(Stored data entries)
<<<<

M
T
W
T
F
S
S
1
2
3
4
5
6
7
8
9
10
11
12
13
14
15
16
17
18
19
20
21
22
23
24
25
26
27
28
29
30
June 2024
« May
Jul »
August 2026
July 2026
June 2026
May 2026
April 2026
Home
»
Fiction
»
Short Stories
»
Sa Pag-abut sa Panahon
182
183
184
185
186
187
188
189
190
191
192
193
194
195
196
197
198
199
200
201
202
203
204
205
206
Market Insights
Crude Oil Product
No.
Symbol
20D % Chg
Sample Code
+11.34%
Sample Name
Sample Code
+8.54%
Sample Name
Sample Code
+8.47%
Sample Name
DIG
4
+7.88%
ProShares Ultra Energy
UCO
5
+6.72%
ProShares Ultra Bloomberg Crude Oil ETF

>>>>

### EXERCISE PROMPT
Copy out the lines of every entry above, one for one, without changing anything.

### OUTPUT OF THE EXERCISE
M
T
W
T
F
S
S
1
2
3
4
5
6
7
8
9
10
11
12
13
14
15
16
17
18
19
20
21
22
23
24
25
26
27
28
29
30
June 2024
« May
Jul »
August 2026
July 2026
June 2026
May 2026
April 2026
Home
»
Fiction
»
Short Stories
»
Sa Pag-abut sa Panahon
182
183
184
185
186
187
188
189
190
191
192
193
194
195
196
197
198
199
200
201
202
203
204
205
206
Market Insights
Crude Oil Product
No.
Symbol
20D % Chg
Sample Code
+11.34%
Sample Name
Sample Code
+8.54%
Sample Name
Sample Code
+8.47%
Sample Name
DIG
4
+7.88%
ProShares Ultra Energy
UCO
5
+6.72%
ProShares Ultra Bloomberg Crude Oil ETF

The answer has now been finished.